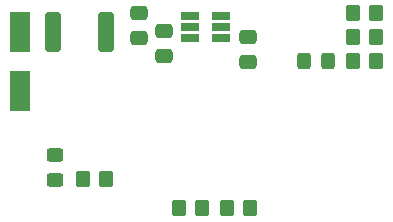
<source format=gbr>
%TF.GenerationSoftware,KiCad,Pcbnew,(6.0.7-1)-1*%
%TF.CreationDate,2024-09-17T13:20:57+05:30*%
%TF.ProjectId,DIY_BMS,4449595f-424d-4532-9e6b-696361645f70,rev?*%
%TF.SameCoordinates,Original*%
%TF.FileFunction,Paste,Top*%
%TF.FilePolarity,Positive*%
%FSLAX46Y46*%
G04 Gerber Fmt 4.6, Leading zero omitted, Abs format (unit mm)*
G04 Created by KiCad (PCBNEW (6.0.7-1)-1) date 2024-09-17 13:20:57*
%MOMM*%
%LPD*%
G01*
G04 APERTURE LIST*
G04 Aperture macros list*
%AMRoundRect*
0 Rectangle with rounded corners*
0 $1 Rounding radius*
0 $2 $3 $4 $5 $6 $7 $8 $9 X,Y pos of 4 corners*
0 Add a 4 corners polygon primitive as box body*
4,1,4,$2,$3,$4,$5,$6,$7,$8,$9,$2,$3,0*
0 Add four circle primitives for the rounded corners*
1,1,$1+$1,$2,$3*
1,1,$1+$1,$4,$5*
1,1,$1+$1,$6,$7*
1,1,$1+$1,$8,$9*
0 Add four rect primitives between the rounded corners*
20,1,$1+$1,$2,$3,$4,$5,0*
20,1,$1+$1,$4,$5,$6,$7,0*
20,1,$1+$1,$6,$7,$8,$9,0*
20,1,$1+$1,$8,$9,$2,$3,0*%
G04 Aperture macros list end*
%ADD10R,1.800000X3.500000*%
%ADD11RoundRect,0.250000X0.400000X1.450000X-0.400000X1.450000X-0.400000X-1.450000X0.400000X-1.450000X0*%
%ADD12RoundRect,0.250000X0.350000X0.450000X-0.350000X0.450000X-0.350000X-0.450000X0.350000X-0.450000X0*%
%ADD13RoundRect,0.250000X-0.350000X-0.450000X0.350000X-0.450000X0.350000X0.450000X-0.350000X0.450000X0*%
%ADD14RoundRect,0.250000X0.325000X0.450000X-0.325000X0.450000X-0.325000X-0.450000X0.325000X-0.450000X0*%
%ADD15RoundRect,0.250000X-0.475000X0.337500X-0.475000X-0.337500X0.475000X-0.337500X0.475000X0.337500X0*%
%ADD16RoundRect,0.250000X0.450000X-0.325000X0.450000X0.325000X-0.450000X0.325000X-0.450000X-0.325000X0*%
%ADD17RoundRect,0.250000X0.475000X-0.337500X0.475000X0.337500X-0.475000X0.337500X-0.475000X-0.337500X0*%
%ADD18R,1.560000X0.650000*%
G04 APERTURE END LIST*
D10*
%TO.C,D1*%
X127051600Y-91012000D03*
X127051600Y-96012000D03*
%TD*%
D11*
%TO.C,F1*%
X134305000Y-90962000D03*
X129855000Y-90962000D03*
%TD*%
D12*
%TO.C,R3*%
X146542000Y-105918000D03*
X144542000Y-105918000D03*
%TD*%
D13*
%TO.C,R9*%
X155210000Y-89408000D03*
X157210000Y-89408000D03*
%TD*%
%TO.C,R8*%
X155226000Y-91440000D03*
X157226000Y-91440000D03*
%TD*%
%TO.C,R2*%
X132350000Y-103399800D03*
X134350000Y-103399800D03*
%TD*%
D14*
%TO.C,D3*%
X153171000Y-93472000D03*
X151121000Y-93472000D03*
%TD*%
D12*
%TO.C,R10*%
X157226000Y-93472000D03*
X155226000Y-93472000D03*
%TD*%
%TO.C,R4*%
X142478000Y-105918000D03*
X140478000Y-105918000D03*
%TD*%
D15*
%TO.C,C3*%
X146360000Y-91432500D03*
X146360000Y-93507500D03*
%TD*%
D16*
%TO.C,D2*%
X130048000Y-103479800D03*
X130048000Y-101429800D03*
%TD*%
D17*
%TO.C,C1*%
X137160000Y-91461500D03*
X137160000Y-89386500D03*
%TD*%
D18*
%TO.C,U1*%
X144108600Y-91502600D03*
X144108600Y-90552600D03*
X144108600Y-89602600D03*
X141408600Y-89602600D03*
X141408600Y-90552600D03*
X141408600Y-91502600D03*
%TD*%
D15*
%TO.C,C2*%
X139260000Y-90924000D03*
X139260000Y-92999000D03*
%TD*%
M02*

</source>
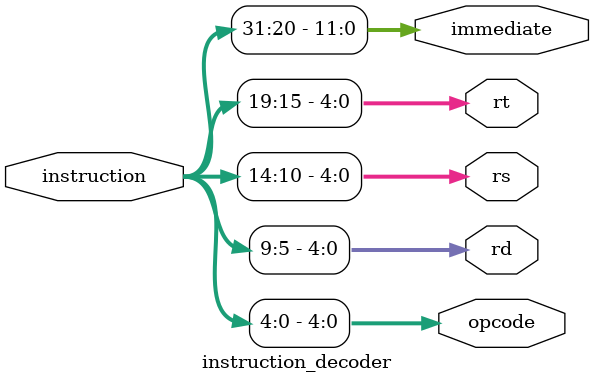
<source format=v>
module instruction_decoder(
    input  [31:0] instruction,
    output [4:0]  opcode,
    output [4:0]  rd,
    output [4:0]  rs,
    output [4:0]  rt,
    output [11:0] immediate
);
    assign opcode    = instruction[4:0];    // bits [4:0]
    assign rd        = instruction[9:5];    // bits [9:5]
    assign rs        = instruction[14:10];  // bits [14:10]
    assign rt        = instruction[19:15];  // bits [19:15]
    assign immediate = instruction[31:20];  // bits [31:20]
endmodule

</source>
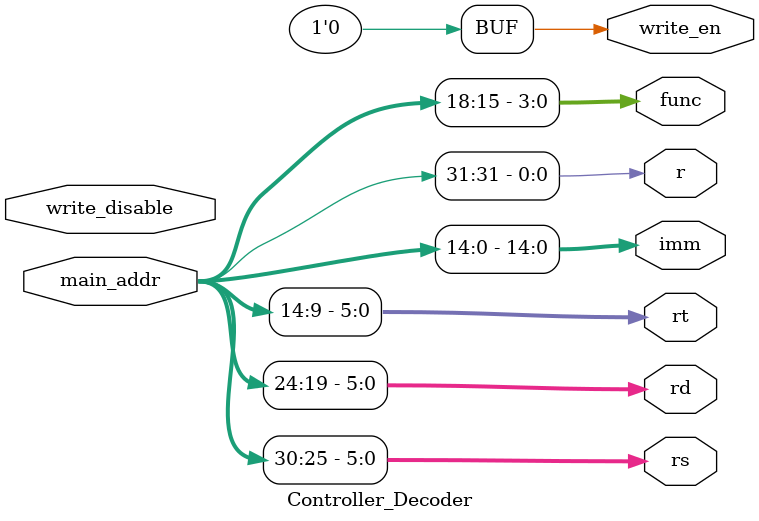
<source format=v>
`timescale 1ns / 1ps
module Controller_Decoder(
    input [31:0] main_addr,
//	 input mem_transfer,
	 input write_disable,
    output reg [5:0] rs,
    output reg [5:0] rd,
    output reg [5:0] rt,
    output reg [14:0] imm,
    output reg r,
    output reg [3:0] func,
//	 output reg enable,
	 output reg write_en
    );
	
	always@(main_addr) begin
			rs = main_addr[30:25];
			rt = main_addr[14:9];
			rd = main_addr[24:19];
			imm  = main_addr[14:0];
			r = main_addr[31];
			func = main_addr[18:15];
			write_en = 1;
	end
	
//	always@(mem_transfer) begin
//		enable = 1;
//	end
	
	always@(write_disable) begin
		write_en = 0;
	end
endmodule

</source>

..........

Your goal
Reproduce, exactly as they stand in the data above, the lines from the one that holds "X134305000Y-90962000D03*" to the one that holds "X134350000Y-103399800D03*", inclusive.

Response to the task
X134305000Y-90962000D03*
X129855000Y-90962000D03*
%TD*%
D12*
%TO.C,R3*%
X146542000Y-105918000D03*
X144542000Y-105918000D03*
%TD*%
D13*
%TO.C,R9*%
X155210000Y-89408000D03*
X157210000Y-89408000D03*
%TD*%
%TO.C,R8*%
X155226000Y-91440000D03*
X157226000Y-91440000D03*
%TD*%
%TO.C,R2*%
X132350000Y-103399800D03*
X134350000Y-103399800D03*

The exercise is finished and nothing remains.